Of course, Gibson is also considered the most powerful Christian in Hollywood, and this is where the tension arises. Gibson's obsession with violence is causing a number of critics to question his moral vision. Here's what NPR's David Edelstein noticed when he reviewed the film:
The audience I saw it with went nuts whenever Gibson taunted a bad guy, and hypernuts when he blew one away. Gibson is a professed Christian with an Old Testament fury -- or maybe the fury of Revelation: Anything for an excuse to not turn the other cheek.Taking it further, MercatorNet's Carolyn Moynihan attacks Gibson's entire oeuvre saying it contradicts fundamental Christian values:
In The Patriot, the sadistic mass killings and burnings by the English army are almost matched by the ferocity of the hero's vengeance. The throat slittings and torture in Braveheart are more memorable than the fabled battle scene. And yes, the prolonged scourging of Christ in The Passion is more than many pious Catholics can bear to watch. Granted, it is not half so cruel and bloody as the original event, but the attempt at realism here is ambiguous in its effects, if not intention.
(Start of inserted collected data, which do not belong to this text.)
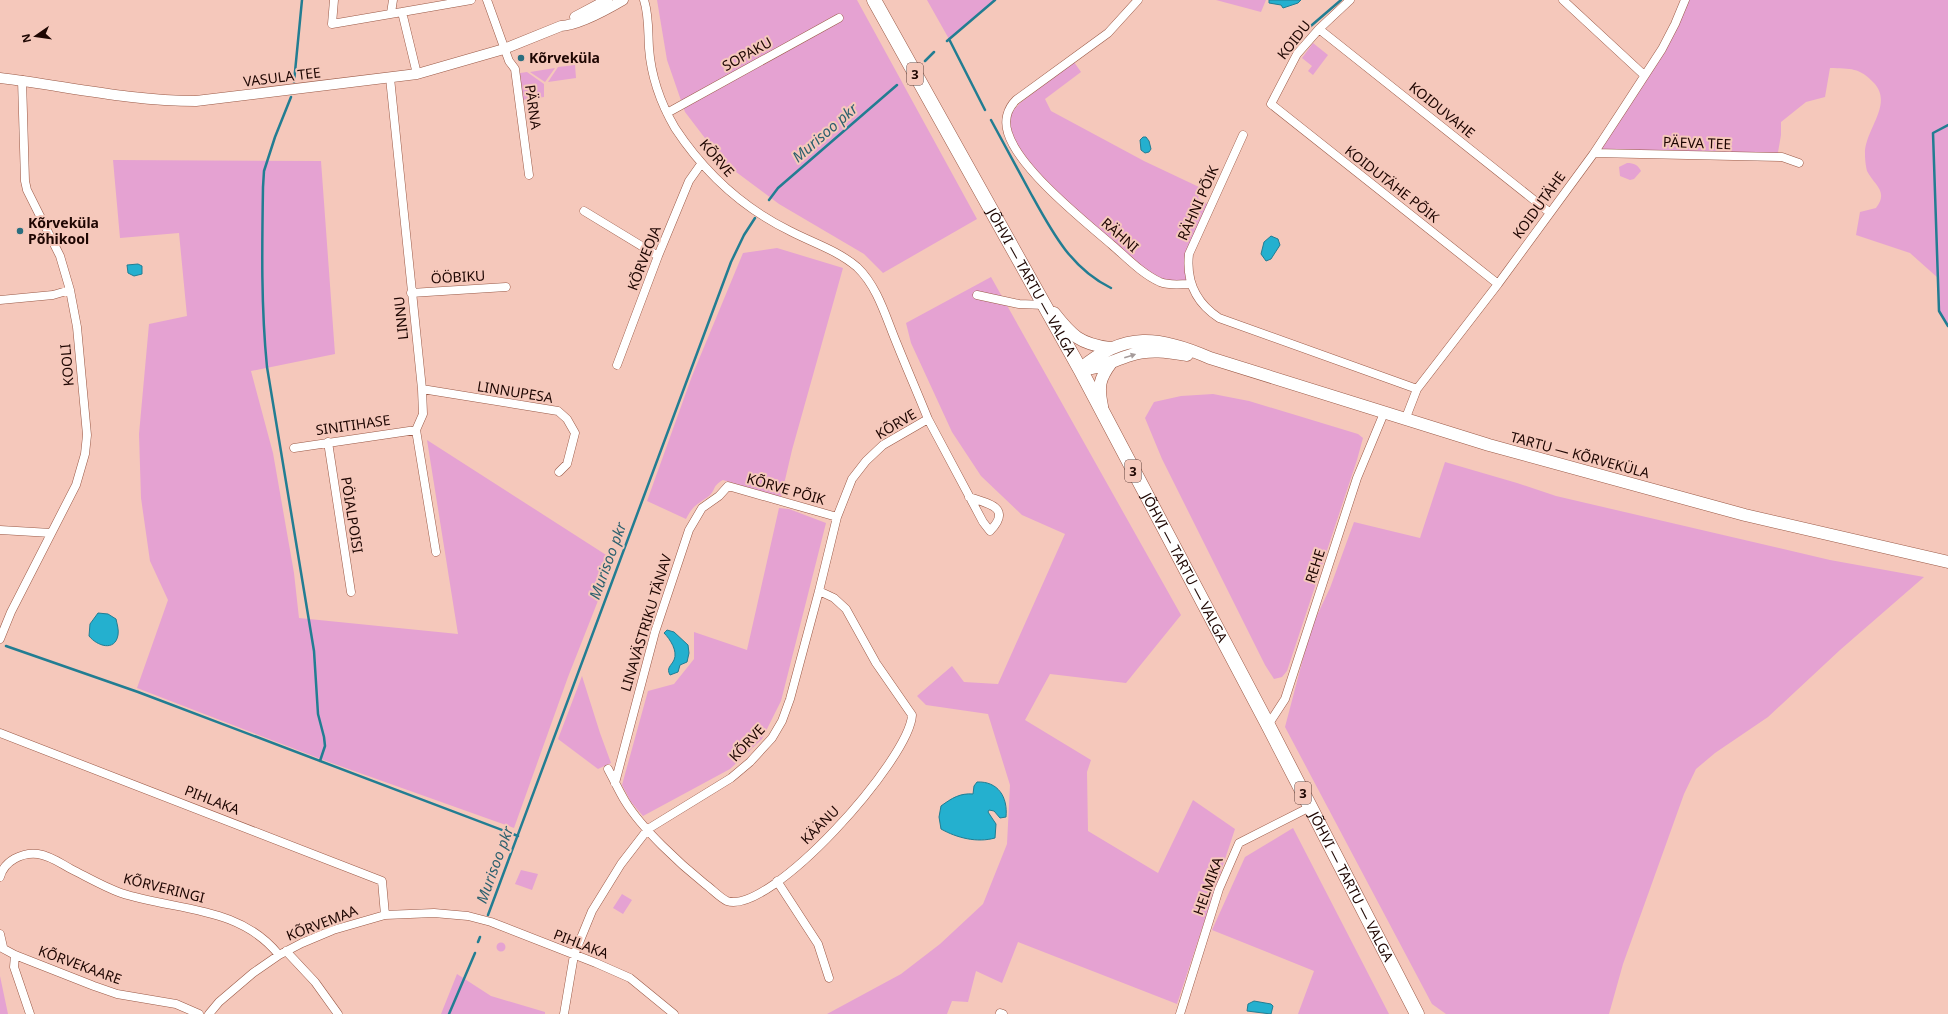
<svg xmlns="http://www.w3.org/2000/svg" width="1948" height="1014" font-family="'Noto Sans',sans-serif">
<rect width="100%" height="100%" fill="#f5c8bb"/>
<path fill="#e5a2d2" d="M657 0H857L977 219 883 273 864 254 779 204 724 163 685 112 667 60Z
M927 0H995L949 39Z
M1216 0H1266L1261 12Z
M1685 0H1948V326L1939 311 1938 278 1910 253 1856 235 1860 212 1876 208C1889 191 1874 185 1867 171 1866 167 1865 160 1865 155 1864 130 1894 105 1874 83 1859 67 1851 69 1830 68L1825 97 1806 102 1781 122V135L1777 158 1594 153 1644 75Z
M1313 43 1328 55 1313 75 1308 71 1312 66 1302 58Z
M1074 62 1081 72 1045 99 1051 111 1144 161 1199 187 1201 191 1198 198 1211 206 1189 254 1190 284 1159 282 1078 215 1018 152 1006 119 1020 103Z
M575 65 576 78 548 82 558 67Z
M555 68 545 82 530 72Z
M527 72 544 84V97L523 100 520 73Z
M113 160 321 161 335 354 251 371 273 453 294 573 299 618 458 634 427 440 614 560 568 677 514 828 326 761 137 688 168 600 150 561 141 498 139 434 149 324 187 316 179 233 120 238Z
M1627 163C1634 163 1638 165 1641 171L1634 179 1630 180 1620 176 1619 167Z
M777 248 843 268 792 450 781 497 723 480C712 486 716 490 709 496 697 505 693 505 686 519L647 501 692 376 743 253Z
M991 277 1181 615 1126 683 1050 674 1025 720 1091 760 1087 772 1088 831 1158 873 1193 800 1235 829 1177 1004 1018 942 1002 983 976 971 968 1002 952 1001 947 1014H827L901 974 940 944 983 904 1007 844 1010 785 988 714 926 705 917 696 952 666 964 682 998 684 1065 534 1022 515 981 476 952 432 911 343 906 323Z
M1213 394 1249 401 1358 434 1363 438 1357 460 1287 671 1282 677 1274 679 1265 665 1162 459 1145 418 1154 402 1181 396Z
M1445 462 1517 483 1556 496 1830 560 1924 577 1840 650 1768 717 1715 753 1696 769 1684 794 1623 964 1609 1014H1446L1432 1004 1285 727 1311 628 1330 588 1354 522 1420 538Z
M779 508 789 509 826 523 781 701 762 739 730 769 643 816 631 802 622 785 648 691 674 684 694 659V632L747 650Z
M582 676 600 733 611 763 598 769 558 739Z
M1293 828 1389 1014H1298L1314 971 1212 930 1245 857Z
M521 870 538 874 532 890 515 884Z
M622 894 632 900 623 914 613 908Z
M496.5 947a4.5 4.5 0 1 1 9 0a4.5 4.5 0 1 1-9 0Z
M457 974 491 996 545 1012V1014H441Z
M0 976 8 1014H0Z"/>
<path fill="#24b0cf" stroke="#227d92" d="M1269 0H1301L1298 3 1283 8 1281 5 1269 3Z
M1143 137H1146L1149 141 1151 149 1149 152 1145 153 1141 150 1140 140Z
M1271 236 1278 239 1280 245 1271 259 1266 261 1261 254 1264 242Z
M138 264 142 266V274L134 276 128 273 127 265Z
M98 613 108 614 116 619C117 624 119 630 118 635 115 652 97 646 89 636L90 624Z
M667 630 674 632 688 645 689 653 687 662 680 665 678 672 670 675C666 668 671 666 674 660 678 651 670 639 664 633Z
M977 782C998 781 1008 797 1006 817L1000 818 994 811 989 810 988 812 996 824 995 838C977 843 957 838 941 829L939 817 941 806C952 798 960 793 973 794L974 786Z
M1254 1001 1271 1004 1273 1006 1271 1014 1247 1011 1248 1004Z"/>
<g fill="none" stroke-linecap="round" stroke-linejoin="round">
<path stroke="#227d92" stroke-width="2.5" d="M1305 31 1341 0
M949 39 985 110
M947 41 995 0
M925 61 934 52
M294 82 302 0
M291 97 275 137 264 171 263 187C262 247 261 307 267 367L314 651 318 714 324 737 325 746 320 761
M991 120C1004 144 1017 168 1030 192 1051 230 1070 268 1111 288
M1948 125 1933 133 1939 311 1948 326
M769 200 778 188 897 85
M6 646 138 692 518 836
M488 915 731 262 744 235 755 218
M478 942 480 937
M449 1014 475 953"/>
<g stroke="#9a5946" stroke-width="9">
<path id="minor" d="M334 0 332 24 402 12 417 74
M487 0 509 61 515 69 529 175
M1138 0 1108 33 1016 100C1007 109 1004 121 1008 133 1019 169 1083 220 1112 245 1126 257 1142 274 1160 282 1170 286 1180 284 1190 284
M1350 0 1319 29 1297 54 1271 104 1498 284
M1563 0 1644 75
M402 12 471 0
M391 13 393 0
M1319 29 1549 212
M390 78 422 389 423 414 416 430 436 552
M667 113 839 18
M1243 135 1189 254C1186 281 1196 303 1219 318L1417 389
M1594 153 1782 157 1799 163
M584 211 658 256
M411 293 506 287
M977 295 1019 304 1045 305
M0 300 53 295 70 290
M617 365 658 256 689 181 701 164
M422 389 558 411 567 419 575 433 567 464 559 472
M928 419 983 522 990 531C1012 508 990 504 969 497
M1405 420 1417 389 1498 284 1594 153 1621 112 1662 49 1675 24 1685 0
M328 442 351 592
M294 448 416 430
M0 530 51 533
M0 639 11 612 76 485 85 454 87 435 77 327 70 290 60 256 27 190 25 181 22 80
M1268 725 1285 699 1357 478 1384 413
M0 733 382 881 385 915
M608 769C614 780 619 791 625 801 642 829 680 864 705 884 712 889 720 898 727 901 770 916 910 759 912 715L876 663 846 609 834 598 819 591
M615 783 655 632 689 530 702 508 719 496 728 486 837 517
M0 877C4 861 22 852 38 854 51 856 60 863 71 869 87 877 104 887 121 893 175 911 239 905 279 955
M777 881 818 944 829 978
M0 934 3 947
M0 947 15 955 94 986 117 994 176 1004 199 1014
M286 951 315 982 338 1014
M15 955 14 967 30 1014
M1000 1013 1003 1014
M209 1014 219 1002 253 973 279 955 302 943 333 930 385 915 434 913 468 916 491 922 596 963 630 978 674 1014
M564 1014 574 955 592 911 621 864 648 829 731 778 750 762 772 738 782 721 790 699 819 591 837 517 852 479 866 461 883 445 928 419C918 394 907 369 897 344 886 318 878 287 857 267 837 250 813 243 790 231 743 208 704 172 675 128 661 104 651 75 649 48 648 32 649 15 644 0
M1180 1014 1219 889 1239 843 1310 807"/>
</g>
<g stroke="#9a5946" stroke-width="11">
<path id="tertiary" d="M575 17 607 0
M0 78C66 86 130 101 196 101L417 74 504 49 561 26C579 25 606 10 623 0"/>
</g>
<g stroke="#9a5946" stroke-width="13">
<path id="secondary" d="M1054 313C1072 336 1080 344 1110 348
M1080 369C1124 331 1160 336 1210 358L1489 445 1745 515 1948 562
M1080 369C1101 369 1111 361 1131 355 1150 349 1168 352 1187 355
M1102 406C1098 387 1099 379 1111 363"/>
</g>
<g stroke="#9a5946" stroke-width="15">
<g id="trunk">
<path id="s1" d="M874 0 1080 369 1268 725 1417 1014"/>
</g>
</g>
<use href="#minor" stroke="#fff" stroke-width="8"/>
<use href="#tertiary" stroke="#fff" stroke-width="10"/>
<use href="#secondary" stroke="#fff" stroke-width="12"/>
<use href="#trunk" stroke="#fff" stroke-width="14"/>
</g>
<defs><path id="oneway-solid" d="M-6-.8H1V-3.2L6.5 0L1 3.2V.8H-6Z"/></defs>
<use fill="#a59b9a" href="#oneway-solid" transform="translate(1130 356) rotate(-17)"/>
<g fill="#2a6e7f" stroke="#f5c8bb" stroke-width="1.5">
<circle cx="521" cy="58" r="4"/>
<circle cx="20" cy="231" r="4"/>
</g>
<g text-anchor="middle" stroke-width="4" stroke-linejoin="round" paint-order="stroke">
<g fill="#f5c8bb" stroke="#5e403a" stroke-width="1">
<rect x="907" y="63" width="16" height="22" rx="3"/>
<rect x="1125" y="460" width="16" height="22" rx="3"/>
<rect x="1295" y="782" width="16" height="22" rx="3"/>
</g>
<g font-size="13" font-weight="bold" fill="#1e0602">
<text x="915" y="79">3</text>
<text x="1133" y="476">3</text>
<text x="1303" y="798">3</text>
</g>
<g font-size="14" fill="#1e0602" stroke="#f5c8bb">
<text transform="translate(1294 40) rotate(-52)" y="5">KOIDU</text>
<text transform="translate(747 54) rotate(-29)" y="5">SOPAKU</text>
<text transform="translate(282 77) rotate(-7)" y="5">VASULA TEE</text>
<text transform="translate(533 107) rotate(82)" y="5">PÄRNA</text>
<text transform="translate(1442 110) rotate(39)" y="5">KOIDUVAHE</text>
<text transform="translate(1697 143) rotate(2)" y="5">PÄEVA TEE</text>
<text transform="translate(717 158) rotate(49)" y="5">KÕRVE</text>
<text transform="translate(1392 184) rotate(38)" y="5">KOIDUTÄHE PÕIK</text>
<text transform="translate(1198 203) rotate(-66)" y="5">RÄHNI PÕIK</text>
<text transform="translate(1539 205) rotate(-54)" y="5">KOIDUTÄHE</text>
<text transform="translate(1120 235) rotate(41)" y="5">RÄHNI</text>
<text transform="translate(644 258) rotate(-69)" y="5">KÕRVEOJA</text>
<text transform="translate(458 277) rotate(-3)" y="5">ÖÖBIKU</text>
<text dy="5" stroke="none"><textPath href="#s1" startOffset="323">JÕHVI — TARTU — VALGA</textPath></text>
<text transform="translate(401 318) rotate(-96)" y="5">LINNU</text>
<text transform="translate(67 365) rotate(-95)" y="5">KOOLI</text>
<text transform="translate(515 392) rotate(9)" y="5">LINNUPESA</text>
<text transform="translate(896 424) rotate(-31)" y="5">KÕRVE</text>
<text transform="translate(353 425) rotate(-8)" y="5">SINITIHASE</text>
<text transform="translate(1580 455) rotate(15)" y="5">TARTU — KÕRVEKÜLA</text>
<text transform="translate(786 489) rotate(16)" y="5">KÕRVE PÕIK</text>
<text transform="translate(352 515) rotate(81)" y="5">PÖIALPOISI</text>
<text transform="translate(1315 566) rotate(-72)" y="5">REHE</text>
<text dy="5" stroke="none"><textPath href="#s1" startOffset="647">JÕHVI — TARTU — VALGA</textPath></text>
<text transform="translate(646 623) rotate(-73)" y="5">LINAVÄSTRIKU TÄNAV</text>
<text transform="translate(747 743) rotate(-47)" y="5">KÕRVE</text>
<text transform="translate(212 800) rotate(21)" y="5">PIHLAKA</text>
<text transform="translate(820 825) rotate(-45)" y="5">KÄÄNU</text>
<text transform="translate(1208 886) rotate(-70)" y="5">HELMIKA</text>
<text dy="5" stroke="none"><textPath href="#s1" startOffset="1007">JÕHVI — TARTU — VALGA</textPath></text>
<text transform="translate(164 888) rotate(14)" y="5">KÕRVERINGI</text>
<text transform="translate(322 923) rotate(-21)" y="5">KÕRVEMAA</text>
<text transform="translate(581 944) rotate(21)" y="5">PIHLAKA</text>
<text transform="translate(80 965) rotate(20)" y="5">KÕRVEKAARE</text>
</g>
<g font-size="14" font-weight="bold" fill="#1e0602" stroke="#f5c8bb" text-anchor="start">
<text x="529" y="63">Kõrveküla</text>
<text x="28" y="228">Kõrveküla<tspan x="28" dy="16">Põhikool</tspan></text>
</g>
<g font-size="15" font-style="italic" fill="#2c606e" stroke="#f5c8bb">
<text transform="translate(825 133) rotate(-41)" y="5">Murisoo pkr</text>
<text transform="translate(608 561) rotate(-70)" y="5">Murisoo pkr</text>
<text transform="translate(495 865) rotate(-70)" y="5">Murisoo pkr</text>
</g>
</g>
<g transform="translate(36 36) rotate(257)" stroke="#f5c8bb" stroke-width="3" paint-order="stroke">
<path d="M0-3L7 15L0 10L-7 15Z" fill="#1e0602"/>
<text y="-6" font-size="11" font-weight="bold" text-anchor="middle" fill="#1e0602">N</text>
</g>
</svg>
The violence in these and other Gibson films seems to express more than anything an anger that, starting from a moral standpoint (injustices wrought historically by the British, the corruption of ancient cultures...) sets out to both accuse and avenge. Nothing can be too extreme in the defence of noble values.
Gibson once said in a throwaway line, "I'm somewhere between Howard Stern and St Francis of Assisi on the scale of morality." If at present he has more in common with the "shock jock" radio host, there is still a chance to scale the heights of St Francis. Only he will have to leave a lot of that blood and gore behind. Amongst other things.